Psychohygiene mit Bewertungen

In einer Analyse, die Kununu nach dem ersten Lockdown aus etwa 8.000 Bewertungen zu deutschen Unternehmen erstellt hat, kam heraus, dass bei mehr als 27 Prozent der Mitarbeiter der coronabedingte Ausnahmezustand den Wunsch geweckt hat, den Job zu wechseln. Am häufigsten führten sie dies darauf zurück, dass sie am Arbeitsplatz „mehr persönlicher Stress“ erlebt hätten - und einen „schlechteren Kollegenzusammenhalt“.

„Wer gekündigt wird, kann schon dazu tendieren, seinen Unmut darüber in eine Bewertung zu schreiben“, sagt Vera Hagemann, Professorin für Arbeitspsychologie und Personalwesen an der Uni Bremen. Mitunter rückt manche persönliche Erfahrung dann also den Arbeitgeber in ein schlechtes Licht – und nicht jeder, der solch eine Bewertung liest, kann sie richtig einordnen.

* * *

Übungsaufgaben.
1 > Beantworten Sie anhand des Textauszugs über Arbeitgeberbewertungen:
(a) Aus wie vielen Bewertungen hat Kununu seine Analyse nach dem ersten Lockdown erstellt?
(b) Bei welchem Anteil der Mitarbeiter hat der coronabedingte Ausnahmezustand den Wunsch nach einem Jobwechsel geweckt?
(c) Welche Position hat Vera Hagemann inne?
2 > Schreiben Sie den Textauszug über Arbeitgeberbewertungen nach seinem letzten Satz weiter.

Aufgeführte Einträge.
* * *

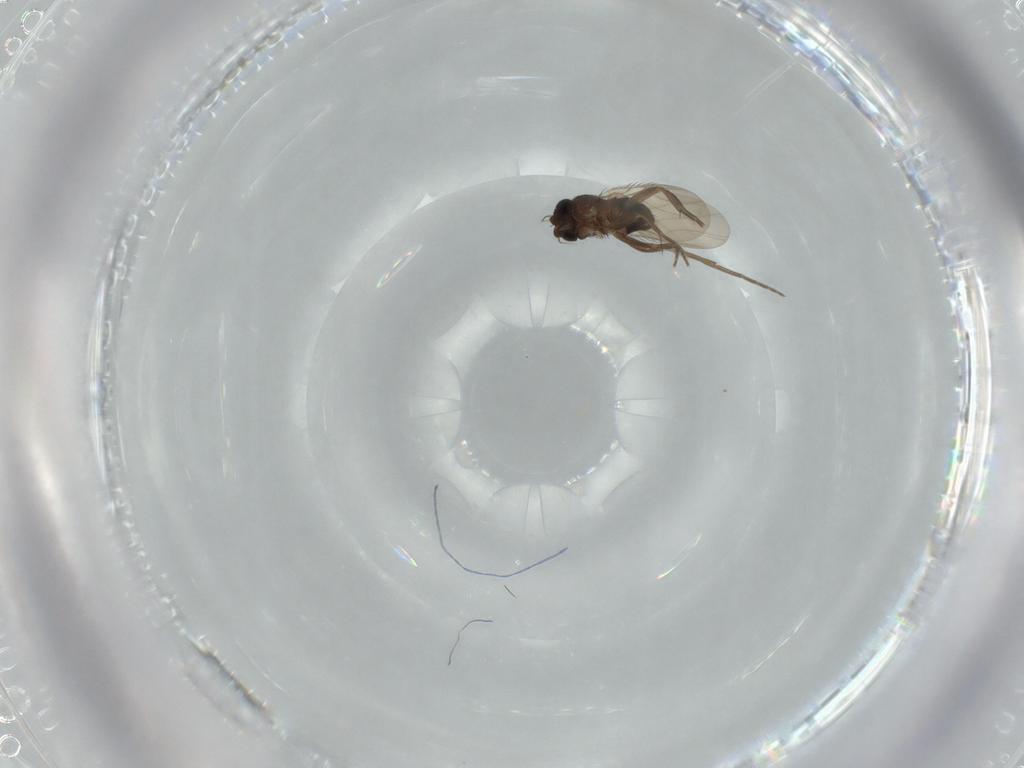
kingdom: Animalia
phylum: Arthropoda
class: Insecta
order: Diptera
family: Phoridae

* * *

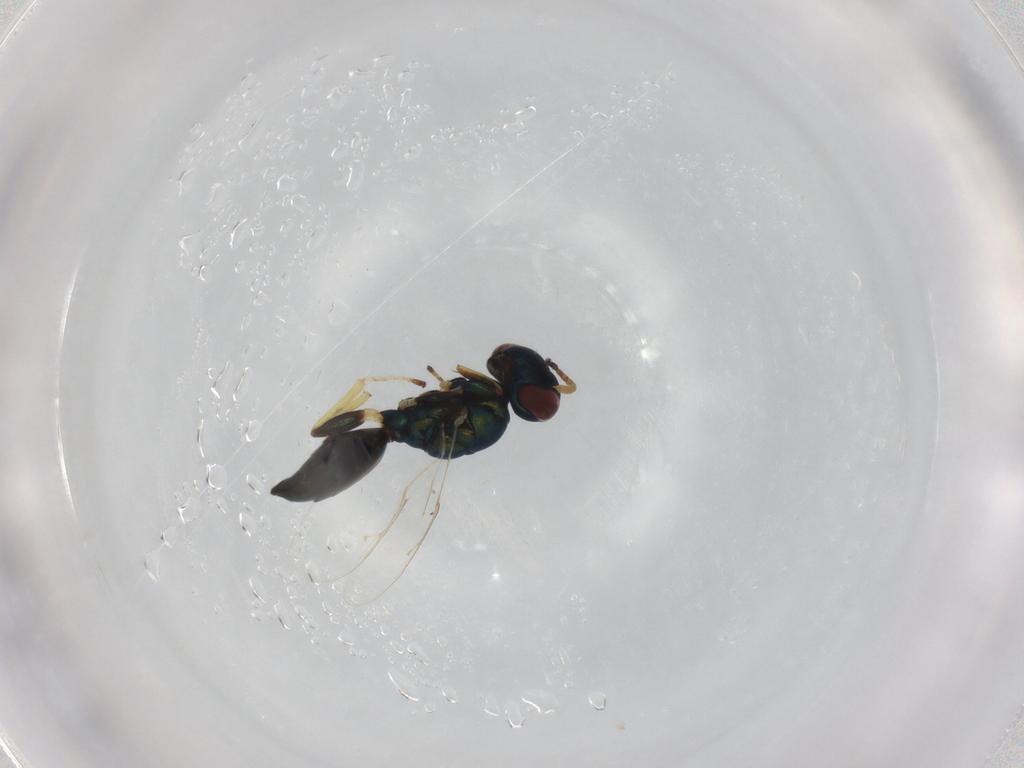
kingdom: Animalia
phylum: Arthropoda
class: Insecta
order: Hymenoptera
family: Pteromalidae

* * *

Lösungen.
1 >
(a) Aus etwa 8.000 Bewertungen zu deutschen Unternehmen.
(b) Bei mehr als 27 Prozent der Mitarbeiter.
(c) Sie ist Professorin für Arbeitspsychologie und Personalwesen an der Uni Bremen.

2 >
Dabei ist das Prinzip der Bewertungsplattformen für Jobs ähnlich wie dem von Amazon oder Google. Wer nach einem beliebten Restaurant im Internet sucht, findet mit großer Wahrscheinlichkeit zahlreiche positive, aber auch negative Bewertungen. Die negativen beziehen sich allerdings meist auf besonders schlechte Erlebnisse. Etwa von aufgebrachten Gästen, bei denen eine Suppe kalt serviert wurde oder die keinen Tisch bekommen haben. „Menschen neigen eher dazu sich zu beschweren, als etwas Positives zu sehen“, sagt Hagemann, „das ist ein Problem für Arbeitgeber auf solchen Portalen.“

So neigt eben auch mancher, dem gekündigt wurde, eher zu einem negativen Kommentar als Racheakt, als dass sich derjenige, der das Unternehmen freiwillig verlässt noch mal die Zeit für ein freundliches Feedback nimmt. Doch was, wenn der Erfahrungsbericht in Beschimpfungen endet?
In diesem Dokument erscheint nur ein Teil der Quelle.